(Collected data)
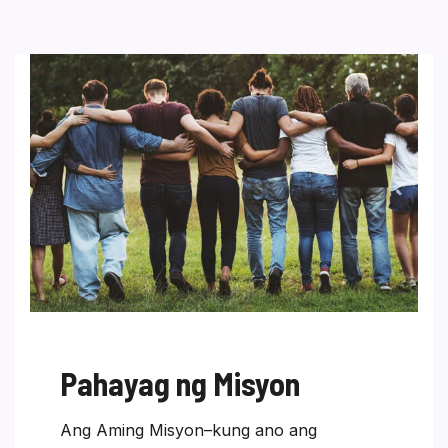
Pahayag ng Misyon
Ang Aming Misyon–kung ano ang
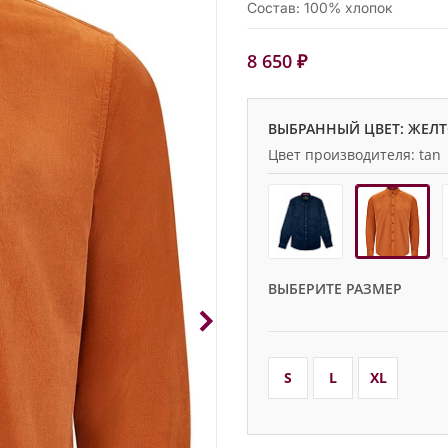
Состав: 100% хлопок
8 650 ₽
ВЫБРАННЫЙ ЦВЕТ: ЖЕЛ
Цвет производителя: tan
ВЫБЕРИТЕ РАЗМЕР
S
L
XL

# [REQUIREMENT]
An exact copy of the entries above, with no pictures, is the required answer.

# [RESULT]
Pahayag ng Misyon
Ang Aming Misyon–kung ano ang
Состав: 100% хлопок
8 650 ₽
ВЫБРАННЫЙ ЦВЕТ: ЖЕЛ
Цвет производителя: tan
ВЫБЕРИТЕ РАЗМЕР
S
L
XL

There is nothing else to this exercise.